8. Przepraszam

3.2K 217 8
                                    

- Jesteś zazdrosna?

Zagryzłam wargę i skrzyżowałam ręce, miał rację, ale nie chciałam mu tego okazać.

- Myślę, że to cholernie seksowne - chwycił moją kurtkę i przyciągnął mnie do siebie, odgarnął opadające włosy z mojej twarzy i pogładził mnie po policzku, patrząc mi w oczy.

Nogi się pode mną ugięły. Dlaczego on tak na mnie działa?

Złączył nasze usta, co szybko pogłębiłam, uśmiechnął się przez pocałunek. Oderwaliśmy się gdy zabrakło nam powietrza.

- To co idziesz z nami? - nie czekając na moją odpowiedź pociągnął mnie za sobą.

Dołączyliśmy do grupy, która przez cały czas przyglądała się nam.
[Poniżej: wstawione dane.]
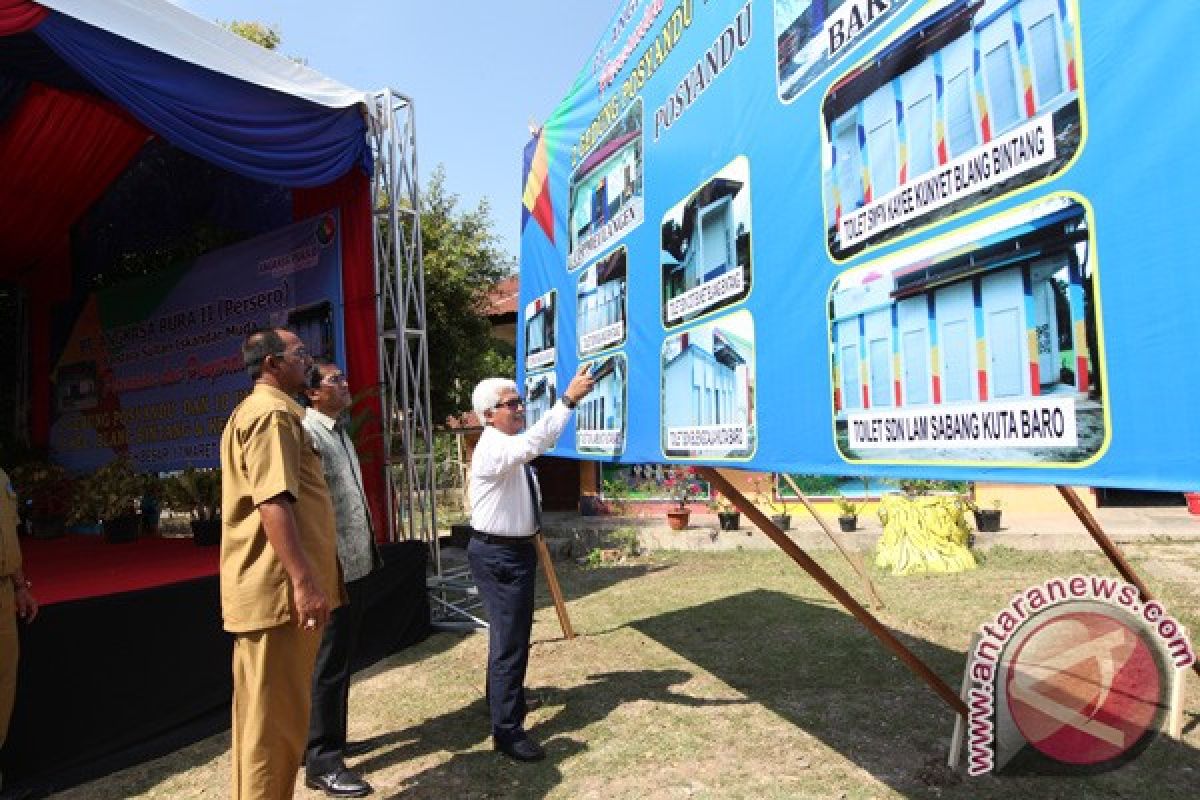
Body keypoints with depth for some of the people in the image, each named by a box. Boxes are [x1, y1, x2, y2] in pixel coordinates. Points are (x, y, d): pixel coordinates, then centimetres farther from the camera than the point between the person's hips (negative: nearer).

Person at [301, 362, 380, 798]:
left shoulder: (340, 432, 13)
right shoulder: (307, 434, -16)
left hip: (357, 563, 9)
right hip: (333, 568, -9)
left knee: (342, 658, 20)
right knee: (329, 663, 1)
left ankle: (330, 737, 36)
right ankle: (322, 761, 15)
Do domu blondyna dotarliśmy po kilku minutach. Chłopcy i Ashley położyli piwo na stół i usiedli na kanapach, a dziewczyny wpakowały się do kuchni, abym to ja włożyła popcorn do mikrofali.

- Pasujecie do siebie - Jade stwierdziła, na co reszta jej przytaknęła, uniosłam brew nie do końca rozumiejąc.

- Ty i Niall, wyglądacie razem słodko - wyjaśniła Perrie.

- Myślę, że cię lubi, ostatnio ograniczył kontakty seksualne - zaśmiała się Sophia.

Skrzywiłam się na to wyznanie, chciałam coś od powiedzieć, ale mikrofalówka wydała z siebie charakterystyczny dźwięk, oznajmiający, że jedzenie jest gotowe.

Jako pierwsza wyszłam z kuchni, zajęłam miejsce obok Harrego i Nialla. Oglądaliśmy 'Ludzką Stonogę' jest to jeden z najstraszniejszych horrorów jakie widziałam, przez cały czas byłam wtulona w lokowatego, co chyba mu nie przeszkadzało. Gdy na ekranie pojawiły się napisy końcowe, odetchnęłam z ulgą i odsunęłam się od chłopaka.

- Gramy w 'nigdy dotąd nie'? - przytaknęliśmy, bo dlaczego nie, chociaż trochę bałam się ich wyznań.

Moja puszka po piwie była w połowie pusta. Nie było tak źle, myślałam, że będą wymieniać gorsze rzeczy, a one były jak "nigdy dotąd nie uciekłam z domu".

- Nigdy dotąd nie uprawiałem seksu z chłopakiem - wyznał Harry.

Płeć żeńska i Niall napili się trunku.

- Czekaj, czekaj jesteś prostytutką i nigdy nie uprawiałaś seksu z mężczyzną? - usłyszałam piskliwy głos Ash.

- Co.

- Pracujesz w burdelu, jesteś dziwką .. - nie dałam jej dokończyć.

- Powtórz to, a ja .. - wstałam i zacisnęłam pięści.

- Dziwka - powiedziała wstając, krzyżując ręce na piersiach i uśmiechając się kpiąco.

Łzy zebrały mi się w oczach, uderzyłam ją prosto z pięści w nos. Nikt się tego nie spodziewał, a w szczególności ona, upadła na ziemię. Każdy w skupieniu przyglądał się naszej wymianie zdań. Złapała się za bolące miejsce, wybiegłam z domu zabierając ze sobą kurtkę i trzaskając drzwiami.

Dałam upust moim łzom, które zmieszały się z padającym deszczem. Ona miała cholerną rację, jestem dziwką, ale na pewno nie taką jak ona. Ona nie sprzedaje swojego ciała w t e n sposób, chociaż ona nie zarabia kasy za pieprzenie się z każdym.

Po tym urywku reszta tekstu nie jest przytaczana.